I recently got invited onto BBC Radio Suffolk, to talk to Wayne Bavin again, this time about a story of a woman in Derbyshire who found £3800 in an envelope and handed it into the police. We were discussing the benefits of doing good deeds and being kind.
What would you have done if you’d found the money? And how would you have felt if you had lost the money?! I’d like to think that the majority of people would have done the same.
By handing the money in, this lovely woman has done herself a huge favour. If she had kept the money, she would have had feelings of guilt going forward. Plus, whatever she’d spent it on would have reminded her that the money wasn’t hers to take.

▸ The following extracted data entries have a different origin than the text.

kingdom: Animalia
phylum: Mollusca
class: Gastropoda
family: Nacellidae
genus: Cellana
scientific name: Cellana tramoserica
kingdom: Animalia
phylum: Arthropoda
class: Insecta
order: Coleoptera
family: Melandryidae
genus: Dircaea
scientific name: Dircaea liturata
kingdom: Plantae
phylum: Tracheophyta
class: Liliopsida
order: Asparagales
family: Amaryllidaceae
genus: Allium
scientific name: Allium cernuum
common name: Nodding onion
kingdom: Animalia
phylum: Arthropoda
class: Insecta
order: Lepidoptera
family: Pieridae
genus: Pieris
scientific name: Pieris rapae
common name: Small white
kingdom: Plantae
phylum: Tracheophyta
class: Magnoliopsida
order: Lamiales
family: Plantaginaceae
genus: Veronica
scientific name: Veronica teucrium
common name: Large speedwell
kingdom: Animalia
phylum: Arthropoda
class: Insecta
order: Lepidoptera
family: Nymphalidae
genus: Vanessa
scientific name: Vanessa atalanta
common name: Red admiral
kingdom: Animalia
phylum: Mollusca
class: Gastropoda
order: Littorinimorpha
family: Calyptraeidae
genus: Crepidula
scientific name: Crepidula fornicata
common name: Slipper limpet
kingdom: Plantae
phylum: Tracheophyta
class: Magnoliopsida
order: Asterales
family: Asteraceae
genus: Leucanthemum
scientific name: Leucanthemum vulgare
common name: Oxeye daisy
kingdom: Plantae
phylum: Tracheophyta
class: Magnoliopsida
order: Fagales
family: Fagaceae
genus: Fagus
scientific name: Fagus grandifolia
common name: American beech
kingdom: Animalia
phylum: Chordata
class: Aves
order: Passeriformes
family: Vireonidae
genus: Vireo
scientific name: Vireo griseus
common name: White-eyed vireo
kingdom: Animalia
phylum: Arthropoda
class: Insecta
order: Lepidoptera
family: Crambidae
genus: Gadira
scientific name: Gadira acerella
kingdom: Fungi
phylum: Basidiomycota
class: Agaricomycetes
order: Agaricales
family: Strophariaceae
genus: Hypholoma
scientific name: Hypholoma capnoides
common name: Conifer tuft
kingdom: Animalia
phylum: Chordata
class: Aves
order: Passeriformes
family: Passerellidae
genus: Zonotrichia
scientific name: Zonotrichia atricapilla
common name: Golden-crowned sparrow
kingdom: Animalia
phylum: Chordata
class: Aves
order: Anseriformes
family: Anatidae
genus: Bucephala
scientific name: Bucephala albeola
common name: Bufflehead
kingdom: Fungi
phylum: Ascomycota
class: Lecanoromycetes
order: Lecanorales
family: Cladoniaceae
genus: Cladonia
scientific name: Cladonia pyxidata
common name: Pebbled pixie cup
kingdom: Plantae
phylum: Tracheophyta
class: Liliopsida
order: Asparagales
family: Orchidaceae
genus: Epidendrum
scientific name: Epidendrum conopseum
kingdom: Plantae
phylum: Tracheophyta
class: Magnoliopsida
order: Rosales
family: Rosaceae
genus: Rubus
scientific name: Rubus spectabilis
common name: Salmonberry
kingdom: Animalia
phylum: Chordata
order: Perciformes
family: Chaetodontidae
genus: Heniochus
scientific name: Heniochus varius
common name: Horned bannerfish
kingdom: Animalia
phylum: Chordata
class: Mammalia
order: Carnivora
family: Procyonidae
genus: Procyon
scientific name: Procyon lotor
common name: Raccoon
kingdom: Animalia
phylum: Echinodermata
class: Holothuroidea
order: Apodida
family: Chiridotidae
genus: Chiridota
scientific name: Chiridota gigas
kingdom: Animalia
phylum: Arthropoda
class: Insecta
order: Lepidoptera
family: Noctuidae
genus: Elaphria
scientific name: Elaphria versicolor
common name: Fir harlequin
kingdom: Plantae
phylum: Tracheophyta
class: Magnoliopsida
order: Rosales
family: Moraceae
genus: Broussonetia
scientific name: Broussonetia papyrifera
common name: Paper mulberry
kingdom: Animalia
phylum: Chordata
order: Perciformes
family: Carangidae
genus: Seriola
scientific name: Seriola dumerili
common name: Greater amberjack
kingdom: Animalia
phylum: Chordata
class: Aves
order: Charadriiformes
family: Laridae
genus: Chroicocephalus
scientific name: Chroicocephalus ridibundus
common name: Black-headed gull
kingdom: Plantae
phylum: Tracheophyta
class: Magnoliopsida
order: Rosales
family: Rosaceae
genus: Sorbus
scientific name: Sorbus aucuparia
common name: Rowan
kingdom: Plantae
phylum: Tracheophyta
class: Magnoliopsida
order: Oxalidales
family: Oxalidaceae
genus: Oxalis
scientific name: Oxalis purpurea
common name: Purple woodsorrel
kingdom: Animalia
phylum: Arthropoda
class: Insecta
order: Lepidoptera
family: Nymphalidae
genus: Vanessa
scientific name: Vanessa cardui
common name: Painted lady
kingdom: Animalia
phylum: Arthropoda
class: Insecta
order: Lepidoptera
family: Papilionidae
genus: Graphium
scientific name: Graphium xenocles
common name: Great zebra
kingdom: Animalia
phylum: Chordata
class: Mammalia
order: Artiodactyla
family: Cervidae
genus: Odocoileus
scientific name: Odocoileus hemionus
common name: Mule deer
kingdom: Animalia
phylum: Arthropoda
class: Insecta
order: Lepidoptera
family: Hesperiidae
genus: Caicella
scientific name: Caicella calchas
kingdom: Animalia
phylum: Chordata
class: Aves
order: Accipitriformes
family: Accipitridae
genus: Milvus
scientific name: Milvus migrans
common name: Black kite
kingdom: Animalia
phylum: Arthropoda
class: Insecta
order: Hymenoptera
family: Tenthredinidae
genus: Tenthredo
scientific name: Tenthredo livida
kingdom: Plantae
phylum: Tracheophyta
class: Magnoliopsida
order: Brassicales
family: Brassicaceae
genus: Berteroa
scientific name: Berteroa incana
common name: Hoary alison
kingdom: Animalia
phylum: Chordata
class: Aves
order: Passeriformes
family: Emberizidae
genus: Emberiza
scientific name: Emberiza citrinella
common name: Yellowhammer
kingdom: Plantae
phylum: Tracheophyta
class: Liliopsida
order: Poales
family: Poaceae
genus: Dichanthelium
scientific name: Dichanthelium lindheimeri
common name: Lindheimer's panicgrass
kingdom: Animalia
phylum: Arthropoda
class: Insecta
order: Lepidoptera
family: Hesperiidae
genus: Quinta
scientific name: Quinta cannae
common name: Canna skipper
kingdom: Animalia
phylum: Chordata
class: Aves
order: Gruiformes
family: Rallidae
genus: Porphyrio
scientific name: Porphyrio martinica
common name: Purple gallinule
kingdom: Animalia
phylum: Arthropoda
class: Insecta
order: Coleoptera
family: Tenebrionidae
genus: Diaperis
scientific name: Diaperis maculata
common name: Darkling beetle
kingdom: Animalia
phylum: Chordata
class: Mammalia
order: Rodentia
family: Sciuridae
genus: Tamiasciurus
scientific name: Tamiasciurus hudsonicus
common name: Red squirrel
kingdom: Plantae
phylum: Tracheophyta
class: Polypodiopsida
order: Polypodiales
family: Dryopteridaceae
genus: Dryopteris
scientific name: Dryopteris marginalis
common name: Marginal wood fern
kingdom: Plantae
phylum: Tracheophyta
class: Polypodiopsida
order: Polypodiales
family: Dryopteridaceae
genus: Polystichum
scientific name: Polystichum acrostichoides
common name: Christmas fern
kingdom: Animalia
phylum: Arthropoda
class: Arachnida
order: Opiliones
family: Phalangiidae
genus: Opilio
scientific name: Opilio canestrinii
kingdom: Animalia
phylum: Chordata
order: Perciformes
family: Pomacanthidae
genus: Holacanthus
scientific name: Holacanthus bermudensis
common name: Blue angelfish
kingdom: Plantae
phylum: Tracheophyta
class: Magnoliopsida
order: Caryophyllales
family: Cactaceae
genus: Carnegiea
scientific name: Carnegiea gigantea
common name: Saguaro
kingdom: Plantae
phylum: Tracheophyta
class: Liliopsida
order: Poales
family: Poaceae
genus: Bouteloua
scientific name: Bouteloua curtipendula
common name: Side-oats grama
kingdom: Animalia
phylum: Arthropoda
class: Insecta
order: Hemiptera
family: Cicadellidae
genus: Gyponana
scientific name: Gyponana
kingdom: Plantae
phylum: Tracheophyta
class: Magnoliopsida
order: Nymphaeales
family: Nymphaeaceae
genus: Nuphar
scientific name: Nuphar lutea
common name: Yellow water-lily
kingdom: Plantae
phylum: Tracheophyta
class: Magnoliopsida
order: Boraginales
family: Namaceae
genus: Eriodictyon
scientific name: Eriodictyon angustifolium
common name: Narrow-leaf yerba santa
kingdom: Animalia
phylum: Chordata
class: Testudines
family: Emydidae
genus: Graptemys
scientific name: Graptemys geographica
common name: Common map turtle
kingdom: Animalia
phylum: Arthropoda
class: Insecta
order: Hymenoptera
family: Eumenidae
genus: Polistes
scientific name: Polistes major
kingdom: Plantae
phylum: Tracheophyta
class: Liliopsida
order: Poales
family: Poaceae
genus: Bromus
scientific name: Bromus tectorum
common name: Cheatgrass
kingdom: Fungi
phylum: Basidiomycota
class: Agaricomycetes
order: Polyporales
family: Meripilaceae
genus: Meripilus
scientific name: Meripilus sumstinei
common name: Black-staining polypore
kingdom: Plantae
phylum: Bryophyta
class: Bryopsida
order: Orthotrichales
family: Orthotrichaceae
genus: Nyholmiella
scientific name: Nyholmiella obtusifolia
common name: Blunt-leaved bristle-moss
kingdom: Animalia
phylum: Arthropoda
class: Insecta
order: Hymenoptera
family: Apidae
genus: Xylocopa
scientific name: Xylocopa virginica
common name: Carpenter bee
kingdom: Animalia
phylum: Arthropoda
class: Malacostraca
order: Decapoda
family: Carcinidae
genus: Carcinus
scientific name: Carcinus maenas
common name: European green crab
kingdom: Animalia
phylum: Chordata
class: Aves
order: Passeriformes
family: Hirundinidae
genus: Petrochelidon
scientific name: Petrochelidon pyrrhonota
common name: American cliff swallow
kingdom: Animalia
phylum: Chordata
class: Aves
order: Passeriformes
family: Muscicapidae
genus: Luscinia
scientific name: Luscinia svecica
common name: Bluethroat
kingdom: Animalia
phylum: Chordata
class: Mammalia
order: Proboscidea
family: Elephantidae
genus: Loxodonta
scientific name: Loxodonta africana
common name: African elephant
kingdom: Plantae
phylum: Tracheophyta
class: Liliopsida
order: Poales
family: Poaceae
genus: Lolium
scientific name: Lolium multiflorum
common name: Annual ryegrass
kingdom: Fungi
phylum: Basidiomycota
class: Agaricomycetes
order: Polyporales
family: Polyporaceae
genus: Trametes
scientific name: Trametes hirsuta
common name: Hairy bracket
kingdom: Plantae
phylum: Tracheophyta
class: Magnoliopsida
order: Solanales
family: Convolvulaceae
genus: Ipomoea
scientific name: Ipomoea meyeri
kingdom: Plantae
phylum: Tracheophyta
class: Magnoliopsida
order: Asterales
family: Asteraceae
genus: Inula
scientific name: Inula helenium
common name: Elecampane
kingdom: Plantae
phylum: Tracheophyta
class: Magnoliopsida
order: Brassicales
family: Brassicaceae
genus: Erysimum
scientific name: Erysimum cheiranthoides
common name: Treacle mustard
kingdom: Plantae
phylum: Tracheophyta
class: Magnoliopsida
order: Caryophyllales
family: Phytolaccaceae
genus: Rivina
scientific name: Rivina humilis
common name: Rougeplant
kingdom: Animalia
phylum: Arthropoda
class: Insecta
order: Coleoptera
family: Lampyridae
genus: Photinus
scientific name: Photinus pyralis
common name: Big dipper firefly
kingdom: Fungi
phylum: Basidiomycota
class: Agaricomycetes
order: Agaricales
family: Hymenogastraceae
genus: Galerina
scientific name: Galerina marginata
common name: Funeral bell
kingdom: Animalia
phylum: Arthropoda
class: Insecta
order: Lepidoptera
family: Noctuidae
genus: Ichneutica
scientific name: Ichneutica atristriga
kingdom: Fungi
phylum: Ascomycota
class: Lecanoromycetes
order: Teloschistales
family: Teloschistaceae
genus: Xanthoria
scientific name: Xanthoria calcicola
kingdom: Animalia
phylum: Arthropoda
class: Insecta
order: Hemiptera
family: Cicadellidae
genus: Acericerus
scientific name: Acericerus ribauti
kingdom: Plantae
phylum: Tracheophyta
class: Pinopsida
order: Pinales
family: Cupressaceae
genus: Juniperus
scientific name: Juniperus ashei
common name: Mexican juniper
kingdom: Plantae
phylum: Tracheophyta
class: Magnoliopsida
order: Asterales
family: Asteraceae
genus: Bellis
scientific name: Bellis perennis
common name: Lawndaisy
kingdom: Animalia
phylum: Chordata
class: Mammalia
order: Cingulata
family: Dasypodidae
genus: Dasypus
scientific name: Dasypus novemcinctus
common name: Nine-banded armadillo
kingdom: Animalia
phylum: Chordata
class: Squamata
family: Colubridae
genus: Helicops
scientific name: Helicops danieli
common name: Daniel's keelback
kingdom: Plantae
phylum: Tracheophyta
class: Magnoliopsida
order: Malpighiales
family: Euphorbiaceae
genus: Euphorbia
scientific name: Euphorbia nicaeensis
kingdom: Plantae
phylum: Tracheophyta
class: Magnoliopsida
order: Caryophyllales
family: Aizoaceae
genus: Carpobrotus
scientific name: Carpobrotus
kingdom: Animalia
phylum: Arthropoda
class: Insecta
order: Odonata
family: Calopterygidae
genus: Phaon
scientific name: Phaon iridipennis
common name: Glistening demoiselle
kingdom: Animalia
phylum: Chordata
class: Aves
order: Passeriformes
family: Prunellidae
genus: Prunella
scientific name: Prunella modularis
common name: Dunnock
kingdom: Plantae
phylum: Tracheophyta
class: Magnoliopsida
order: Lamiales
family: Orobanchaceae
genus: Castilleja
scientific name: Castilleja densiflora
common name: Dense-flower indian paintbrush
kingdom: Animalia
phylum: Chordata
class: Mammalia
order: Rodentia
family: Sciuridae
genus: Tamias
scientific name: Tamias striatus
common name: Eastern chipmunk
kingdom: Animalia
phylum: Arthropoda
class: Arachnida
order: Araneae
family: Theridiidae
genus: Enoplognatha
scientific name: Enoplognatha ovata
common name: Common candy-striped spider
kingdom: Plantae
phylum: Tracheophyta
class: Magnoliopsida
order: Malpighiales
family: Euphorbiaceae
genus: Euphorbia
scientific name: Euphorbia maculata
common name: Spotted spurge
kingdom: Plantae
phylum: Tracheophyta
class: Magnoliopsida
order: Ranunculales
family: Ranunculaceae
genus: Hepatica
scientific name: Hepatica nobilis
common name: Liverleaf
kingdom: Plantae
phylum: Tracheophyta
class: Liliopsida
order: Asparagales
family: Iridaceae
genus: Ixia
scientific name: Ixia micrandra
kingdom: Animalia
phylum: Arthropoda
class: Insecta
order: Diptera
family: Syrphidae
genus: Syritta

But the long-term benefits of being kind and always doing the right thing are not only mental, but they are physical too.
Being kind increases the production of oxytocin which is the hormone responsible for feeling happy.
Another knock-on effect of oxytocin is that it triggers the release of nitric oxide. Which in turn dilates your blood vessels, lowering blood pressure and maintaining heart health.
Being kind lowers the stress hormone cortisol which, in turn, helps to regulate insulin (the key to addressing health issues). This leads to reduced anxiety and promotes endorphins which are a natural painkiller.
Kindness shows up in our brains reward centre too. And this lady was also rewarded by the person who lost the money and the police, so she had rewards all over the place!
People who volunteer for things regularly have been shown to live on average 44% longer. Wow, that is certainly an incentive for going out of your way to be nice.
The fact that this was published on the BBC might lead us to think that an act such as this is rare. But I don’t think it is. I left my wallet in a phone box (remember those?!) back in the early 90’s. I thought I’d never see it and the money in it, again. But a lovely kind person took it into a branch of my bank and I was reunited with it with everything as I’d left it.
Perhaps that’s why I would do the same thing. Kindness is paid forward. I suppose you could say it might work both ways. If you’d had a negative experience, you might behave in a similar way in the future.
But now that you know that actively looking for ways to be kind can help you live longer, you can be selfless and look out for yourself at the same time.